Proving "barbara" doesn't exist (between "alice" and "charlie"):

Proof contains:
1. KV("alice", "100")   // Left neighbor
2. KV("charlie", "300") // Right neighbor
3. Proof that alice's right child leads to charlie
4. No "barbara" in between

Example 4: Sum Tree Proof

Proving sum of all values is 600:

Proof contains:
1. KVValueHash("alice", "100", hash_of_100)
2. KVValueHash("bob", "200", hash_of_200)  
3. KVValueHash("charlie", "300", hash_of_300)
4. Sum aggregation data showing 100+200+300=600

Best Practices

For Proof Generation

  1. Use most compact node type that satisfies requirements
  2. Batch related proofs to share common nodes
  3. Consider proof size vs. verification cost trade-offs

For Proof Verification

  1. Always verify against known root hash
  2. Validate all hash computations
  3. Check for malformed proofs (wrong operation sequences)
  4. Verify aggregate values match individual components

For Privacy

  1. Use Hash nodes to hide irrelevant data
  2. Use KVDigest to prove existence without revealing values
  3. Structure trees to minimize data exposure in proofs

Conclusion

Merk's node structure and proof system provide a flexible, efficient way to prove statements about tree contents.
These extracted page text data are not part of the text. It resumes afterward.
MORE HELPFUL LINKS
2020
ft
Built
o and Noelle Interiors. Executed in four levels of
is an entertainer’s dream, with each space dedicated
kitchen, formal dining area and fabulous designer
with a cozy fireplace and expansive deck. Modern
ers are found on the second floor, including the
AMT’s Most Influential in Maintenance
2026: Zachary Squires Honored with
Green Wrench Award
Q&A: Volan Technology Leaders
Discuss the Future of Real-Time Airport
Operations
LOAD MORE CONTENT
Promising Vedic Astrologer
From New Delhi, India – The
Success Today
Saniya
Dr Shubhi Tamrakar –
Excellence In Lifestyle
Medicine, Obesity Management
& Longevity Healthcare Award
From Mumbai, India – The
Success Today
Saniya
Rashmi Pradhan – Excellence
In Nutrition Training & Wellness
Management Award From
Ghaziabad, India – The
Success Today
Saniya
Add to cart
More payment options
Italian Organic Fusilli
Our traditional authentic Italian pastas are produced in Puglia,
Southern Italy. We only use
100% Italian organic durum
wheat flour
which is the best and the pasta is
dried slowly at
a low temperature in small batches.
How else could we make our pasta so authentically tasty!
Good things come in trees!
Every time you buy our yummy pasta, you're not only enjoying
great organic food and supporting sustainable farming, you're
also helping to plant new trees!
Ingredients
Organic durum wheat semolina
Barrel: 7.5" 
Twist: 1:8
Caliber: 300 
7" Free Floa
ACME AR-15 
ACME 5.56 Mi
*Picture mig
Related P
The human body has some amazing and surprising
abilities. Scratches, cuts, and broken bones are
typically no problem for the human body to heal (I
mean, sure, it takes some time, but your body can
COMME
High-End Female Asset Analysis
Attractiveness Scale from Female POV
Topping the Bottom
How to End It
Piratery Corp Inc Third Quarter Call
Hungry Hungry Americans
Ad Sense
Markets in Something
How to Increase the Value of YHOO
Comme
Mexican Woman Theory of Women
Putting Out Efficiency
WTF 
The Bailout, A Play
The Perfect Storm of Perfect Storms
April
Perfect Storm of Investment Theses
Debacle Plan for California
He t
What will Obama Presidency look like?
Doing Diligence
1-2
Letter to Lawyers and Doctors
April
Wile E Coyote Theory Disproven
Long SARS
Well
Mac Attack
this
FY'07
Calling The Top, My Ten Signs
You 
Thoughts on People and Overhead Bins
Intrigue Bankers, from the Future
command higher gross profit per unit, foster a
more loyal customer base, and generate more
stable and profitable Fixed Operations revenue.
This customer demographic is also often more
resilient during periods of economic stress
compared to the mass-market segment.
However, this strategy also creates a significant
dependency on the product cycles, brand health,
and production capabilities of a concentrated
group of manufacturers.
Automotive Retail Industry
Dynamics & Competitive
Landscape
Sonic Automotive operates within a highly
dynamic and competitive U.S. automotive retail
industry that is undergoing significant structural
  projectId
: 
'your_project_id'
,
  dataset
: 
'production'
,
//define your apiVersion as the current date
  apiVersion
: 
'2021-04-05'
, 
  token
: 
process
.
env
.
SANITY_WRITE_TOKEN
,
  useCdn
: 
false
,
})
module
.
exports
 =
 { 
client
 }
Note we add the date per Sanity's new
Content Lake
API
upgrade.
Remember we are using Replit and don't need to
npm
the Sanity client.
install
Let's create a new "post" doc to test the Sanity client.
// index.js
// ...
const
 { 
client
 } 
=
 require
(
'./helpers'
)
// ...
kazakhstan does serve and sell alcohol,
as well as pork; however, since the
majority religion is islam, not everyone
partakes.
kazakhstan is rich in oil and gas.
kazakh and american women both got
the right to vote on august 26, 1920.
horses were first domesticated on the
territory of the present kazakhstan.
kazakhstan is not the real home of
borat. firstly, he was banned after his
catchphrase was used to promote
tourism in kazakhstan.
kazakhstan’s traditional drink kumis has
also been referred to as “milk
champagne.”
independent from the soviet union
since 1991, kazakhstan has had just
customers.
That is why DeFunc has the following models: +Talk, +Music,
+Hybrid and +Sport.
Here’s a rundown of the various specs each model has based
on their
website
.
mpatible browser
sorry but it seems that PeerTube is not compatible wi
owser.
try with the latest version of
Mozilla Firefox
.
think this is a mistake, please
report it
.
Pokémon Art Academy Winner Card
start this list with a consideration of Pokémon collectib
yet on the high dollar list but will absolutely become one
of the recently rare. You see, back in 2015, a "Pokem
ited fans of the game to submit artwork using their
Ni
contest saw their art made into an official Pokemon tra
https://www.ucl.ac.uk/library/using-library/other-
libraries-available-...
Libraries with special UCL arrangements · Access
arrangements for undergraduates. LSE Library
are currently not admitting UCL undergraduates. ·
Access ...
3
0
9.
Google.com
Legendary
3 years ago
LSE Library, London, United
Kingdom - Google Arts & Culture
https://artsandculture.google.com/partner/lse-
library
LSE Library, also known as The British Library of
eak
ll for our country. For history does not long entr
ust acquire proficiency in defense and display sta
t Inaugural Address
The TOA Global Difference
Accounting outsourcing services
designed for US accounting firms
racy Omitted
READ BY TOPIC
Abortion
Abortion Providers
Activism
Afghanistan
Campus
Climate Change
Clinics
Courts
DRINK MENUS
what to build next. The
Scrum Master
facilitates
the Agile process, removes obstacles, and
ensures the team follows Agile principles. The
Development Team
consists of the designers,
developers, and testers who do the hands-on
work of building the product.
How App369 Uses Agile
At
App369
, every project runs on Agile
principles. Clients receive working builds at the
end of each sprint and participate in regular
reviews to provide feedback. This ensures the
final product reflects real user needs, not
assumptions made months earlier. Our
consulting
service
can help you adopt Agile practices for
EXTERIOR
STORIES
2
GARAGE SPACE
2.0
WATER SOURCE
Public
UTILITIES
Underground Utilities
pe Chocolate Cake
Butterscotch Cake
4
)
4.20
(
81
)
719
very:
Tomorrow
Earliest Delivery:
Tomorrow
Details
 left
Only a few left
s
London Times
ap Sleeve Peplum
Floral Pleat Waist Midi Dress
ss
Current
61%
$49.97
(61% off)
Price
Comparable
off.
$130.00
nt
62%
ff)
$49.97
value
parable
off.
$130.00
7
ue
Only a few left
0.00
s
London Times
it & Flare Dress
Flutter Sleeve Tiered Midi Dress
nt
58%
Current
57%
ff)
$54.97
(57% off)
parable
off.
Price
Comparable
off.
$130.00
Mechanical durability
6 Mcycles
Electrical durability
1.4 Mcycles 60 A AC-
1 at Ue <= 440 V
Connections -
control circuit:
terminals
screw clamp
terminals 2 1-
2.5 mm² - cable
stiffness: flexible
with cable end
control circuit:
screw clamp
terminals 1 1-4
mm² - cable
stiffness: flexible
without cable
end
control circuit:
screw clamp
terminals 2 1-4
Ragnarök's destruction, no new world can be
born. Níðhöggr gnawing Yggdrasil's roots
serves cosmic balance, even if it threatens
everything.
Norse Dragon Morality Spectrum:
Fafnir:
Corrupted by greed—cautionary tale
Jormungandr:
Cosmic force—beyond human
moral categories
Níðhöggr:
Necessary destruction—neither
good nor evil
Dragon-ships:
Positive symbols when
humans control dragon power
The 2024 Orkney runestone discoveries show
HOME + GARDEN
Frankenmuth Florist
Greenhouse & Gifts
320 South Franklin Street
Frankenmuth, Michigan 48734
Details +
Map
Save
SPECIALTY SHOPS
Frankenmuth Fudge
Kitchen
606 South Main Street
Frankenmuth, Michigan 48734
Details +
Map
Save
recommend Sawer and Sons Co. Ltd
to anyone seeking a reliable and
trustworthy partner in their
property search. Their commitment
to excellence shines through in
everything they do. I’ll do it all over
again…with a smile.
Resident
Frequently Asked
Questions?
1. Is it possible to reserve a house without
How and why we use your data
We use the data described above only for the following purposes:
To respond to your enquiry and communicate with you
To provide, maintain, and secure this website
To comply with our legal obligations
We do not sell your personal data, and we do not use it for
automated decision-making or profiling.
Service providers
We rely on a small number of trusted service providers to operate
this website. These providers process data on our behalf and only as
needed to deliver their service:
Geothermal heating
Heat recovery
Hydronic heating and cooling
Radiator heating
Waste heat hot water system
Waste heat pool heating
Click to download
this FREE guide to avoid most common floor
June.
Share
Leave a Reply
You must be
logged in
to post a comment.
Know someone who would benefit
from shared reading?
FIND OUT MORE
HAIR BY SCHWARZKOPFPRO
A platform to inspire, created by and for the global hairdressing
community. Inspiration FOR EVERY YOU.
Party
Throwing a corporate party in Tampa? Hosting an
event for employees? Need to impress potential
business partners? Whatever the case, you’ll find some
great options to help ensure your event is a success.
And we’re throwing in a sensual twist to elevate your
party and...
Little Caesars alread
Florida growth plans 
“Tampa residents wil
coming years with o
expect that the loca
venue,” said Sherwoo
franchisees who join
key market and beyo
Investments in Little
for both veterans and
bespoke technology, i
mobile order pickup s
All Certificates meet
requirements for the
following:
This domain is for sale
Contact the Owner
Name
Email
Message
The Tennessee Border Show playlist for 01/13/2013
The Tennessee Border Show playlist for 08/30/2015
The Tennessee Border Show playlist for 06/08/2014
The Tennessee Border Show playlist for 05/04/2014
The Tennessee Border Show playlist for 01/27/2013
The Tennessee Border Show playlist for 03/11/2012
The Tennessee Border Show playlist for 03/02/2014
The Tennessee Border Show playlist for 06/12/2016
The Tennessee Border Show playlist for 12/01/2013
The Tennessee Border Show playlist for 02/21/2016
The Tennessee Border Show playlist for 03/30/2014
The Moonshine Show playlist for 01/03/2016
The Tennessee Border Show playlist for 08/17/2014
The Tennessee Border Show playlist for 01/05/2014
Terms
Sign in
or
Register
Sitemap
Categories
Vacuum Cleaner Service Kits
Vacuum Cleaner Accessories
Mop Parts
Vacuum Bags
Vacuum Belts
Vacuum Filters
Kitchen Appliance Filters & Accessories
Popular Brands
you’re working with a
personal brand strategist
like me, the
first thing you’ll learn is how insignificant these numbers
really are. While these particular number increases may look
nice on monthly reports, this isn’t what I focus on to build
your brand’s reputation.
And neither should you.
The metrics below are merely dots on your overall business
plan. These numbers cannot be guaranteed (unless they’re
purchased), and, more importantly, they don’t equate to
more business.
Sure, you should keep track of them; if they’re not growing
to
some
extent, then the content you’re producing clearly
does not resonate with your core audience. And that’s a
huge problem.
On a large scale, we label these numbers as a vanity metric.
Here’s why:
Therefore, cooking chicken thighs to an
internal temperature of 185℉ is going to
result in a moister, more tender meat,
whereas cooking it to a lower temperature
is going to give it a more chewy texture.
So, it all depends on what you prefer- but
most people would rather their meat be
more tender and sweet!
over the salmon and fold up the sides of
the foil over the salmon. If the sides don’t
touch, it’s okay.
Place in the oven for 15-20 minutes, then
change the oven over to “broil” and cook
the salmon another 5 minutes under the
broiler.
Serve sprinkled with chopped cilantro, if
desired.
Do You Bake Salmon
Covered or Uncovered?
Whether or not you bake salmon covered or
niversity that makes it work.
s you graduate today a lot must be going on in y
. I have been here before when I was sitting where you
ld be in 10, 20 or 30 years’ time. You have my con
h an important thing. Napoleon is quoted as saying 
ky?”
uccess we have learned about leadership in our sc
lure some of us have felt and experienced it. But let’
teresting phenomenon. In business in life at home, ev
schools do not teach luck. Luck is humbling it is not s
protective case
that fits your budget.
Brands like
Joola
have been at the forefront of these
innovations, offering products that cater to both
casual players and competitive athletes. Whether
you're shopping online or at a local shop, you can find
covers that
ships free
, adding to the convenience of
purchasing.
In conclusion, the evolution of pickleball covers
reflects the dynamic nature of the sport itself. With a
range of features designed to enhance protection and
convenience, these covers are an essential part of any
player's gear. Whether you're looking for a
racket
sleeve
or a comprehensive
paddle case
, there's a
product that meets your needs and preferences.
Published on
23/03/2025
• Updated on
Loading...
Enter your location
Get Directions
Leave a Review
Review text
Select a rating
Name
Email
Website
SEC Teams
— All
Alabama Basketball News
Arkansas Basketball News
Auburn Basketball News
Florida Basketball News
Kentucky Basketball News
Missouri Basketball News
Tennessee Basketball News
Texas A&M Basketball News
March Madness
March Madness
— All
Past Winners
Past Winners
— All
By understanding the different node types and their purposes, developers can generate optimal proofs that balance size, privacy, and verification requirements. The inability to prove certain properties (like historical state) is a fundamental limitation of Merkle trees, but GroveDB's hierarchical structure helps overcome many limitations through careful tree organization and indexing.